Horns by Joe Hill (2011)
“Ignatius Martin Perrish spent the night drunk and doing terrible things. He woke the next morning with a headache. put his hands to his temples, and felt something unfamiliar, a pair of knobby pointed protuberances.”
That’s how this story begins. Ignatius Perrish (or ‘Ig’ to his family and friends), a seemingly ordinary person, wakes up after a drunken night to find he is growing horns at the top of his head. As if this weren’t strange enough, he notices people acting differently around him. When people see him they start confessing their worst thoughts to him, seemingly asking his permission to do bad things to other people. It isn’t long before Ig notices a connection between the horns and people’s behavior around him.

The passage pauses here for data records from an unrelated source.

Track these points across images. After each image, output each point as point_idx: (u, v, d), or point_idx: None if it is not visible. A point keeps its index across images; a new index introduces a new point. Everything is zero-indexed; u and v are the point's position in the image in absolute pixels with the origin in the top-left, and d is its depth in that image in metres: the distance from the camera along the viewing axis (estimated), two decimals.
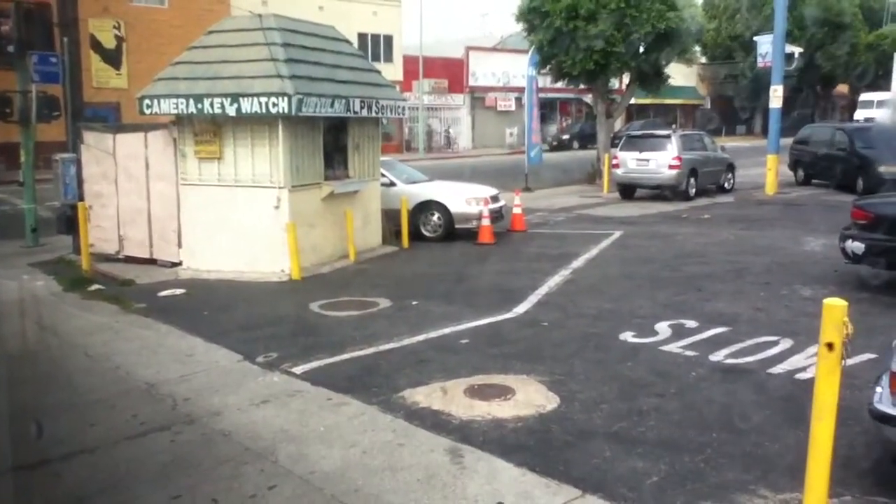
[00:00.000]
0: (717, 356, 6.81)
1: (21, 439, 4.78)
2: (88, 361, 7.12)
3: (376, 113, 12.10)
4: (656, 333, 7.58)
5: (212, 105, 10.24)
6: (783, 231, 14.32)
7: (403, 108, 13.53)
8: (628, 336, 7.52)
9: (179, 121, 10.85)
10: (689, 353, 6.94)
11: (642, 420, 5.40)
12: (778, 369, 6.44)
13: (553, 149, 44.72)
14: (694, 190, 19.93)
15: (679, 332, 7.57)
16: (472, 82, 48.00)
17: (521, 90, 27.38)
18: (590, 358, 6.87)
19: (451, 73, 46.88)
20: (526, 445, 5.00)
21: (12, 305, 9.76)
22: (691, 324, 7.89)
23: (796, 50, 25.51)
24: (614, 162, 20.62)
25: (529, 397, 5.85)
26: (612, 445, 4.97)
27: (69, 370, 6.94)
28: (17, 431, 4.81)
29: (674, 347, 7.11)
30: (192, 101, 10.34)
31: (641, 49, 22.15)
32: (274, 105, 10.00)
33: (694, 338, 7.39)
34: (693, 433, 5.15)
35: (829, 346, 3.77)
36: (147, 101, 10.65)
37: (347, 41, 13.08)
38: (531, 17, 22.82)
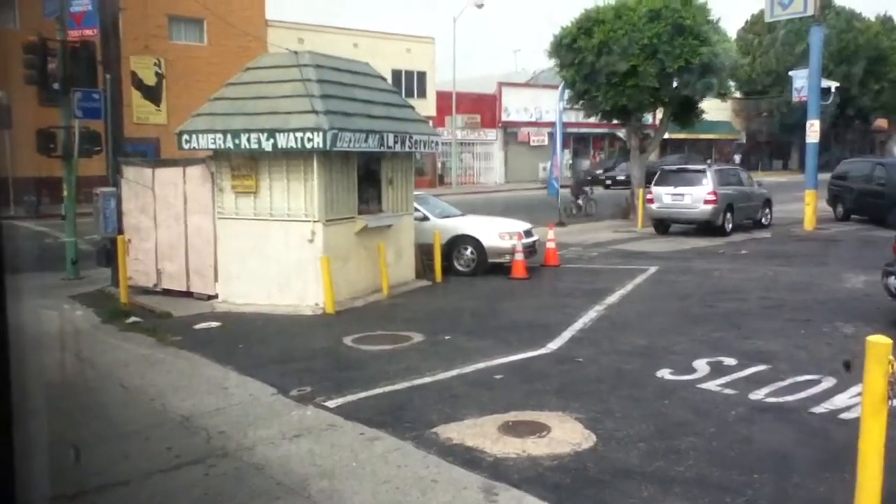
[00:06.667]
0: (757, 395, 6.67)
1: (59, 469, 4.81)
2: (124, 393, 7.19)
3: (410, 148, 12.20)
4: (694, 371, 7.45)
5: (248, 140, 10.41)
6: (823, 267, 14.07)
7: (436, 143, 13.62)
8: (665, 373, 7.40)
9: (217, 155, 11.04)
10: (728, 391, 6.80)
11: (680, 459, 5.28)
12: (820, 409, 6.28)
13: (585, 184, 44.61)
14: (730, 225, 19.70)
15: (717, 370, 7.44)
16: (504, 117, 48.30)
17: (553, 125, 27.42)
18: (626, 395, 6.76)
19: (483, 108, 47.25)
20: (561, 484, 4.92)
21: (52, 336, 9.89)
22: (730, 361, 7.74)
23: (832, 84, 25.29)
24: (649, 197, 20.50)
25: (565, 435, 5.77)
26: (649, 485, 4.87)
27: (105, 401, 7.00)
28: (55, 461, 4.84)
29: (712, 385, 6.97)
30: (229, 137, 10.52)
31: (674, 84, 22.14)
32: (309, 140, 10.13)
33: (733, 376, 7.24)
34: (733, 473, 5.03)
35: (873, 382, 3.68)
36: (185, 137, 10.87)
37: (381, 77, 13.24)
38: (563, 52, 22.96)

Then slowly the book’s main plot is revealed, and we discover that Ig is a man with a painful past. His girlfriend Merrin was raped and killed a year ago, and Ig was accused of the crime. Despite being cleared of the charges, he is still a social pariah, the whole town believing that his wealthy family paid his way out of trouble. Finally, Ig decides to use his newfound powers of persuasion for a real purpose: to find out who really killed Merrin.
Even though this book came out last year, I hadn’t heard about it until I got it as a birthday gift. Joe Hill also writes the graphic novel Locke & Key, a really enjoyable series which also comtains elements of the supernatural. He is also Stephen King’s son, and it really is creepy how much they look alike!
Horns is a great book. It’s a story of supernatural revenge which grabs ahold of you from the first page on. Ig is a truly tragic character. Living in the shadow of his perfect older brother his whole life, and taken advantage of by people who claim to be his friends, the only true happiness in Ig’s life was his lover Merrin. And when she is taken away from him, Ig becomes the ultimate irony: a good man who embraces evil to find justice for a life lost.
This is a perfect story for anyone who enjoys thrillers and crime stories. It’s more a story about revenge and the faces of good and evil rather than a supernatural story. It’s a sad book, but still quite moving in its own way. It definitely makes me want to go back and read Hill’s other books. But first I think I’ll dust off and re-read my issues of Locke & Key!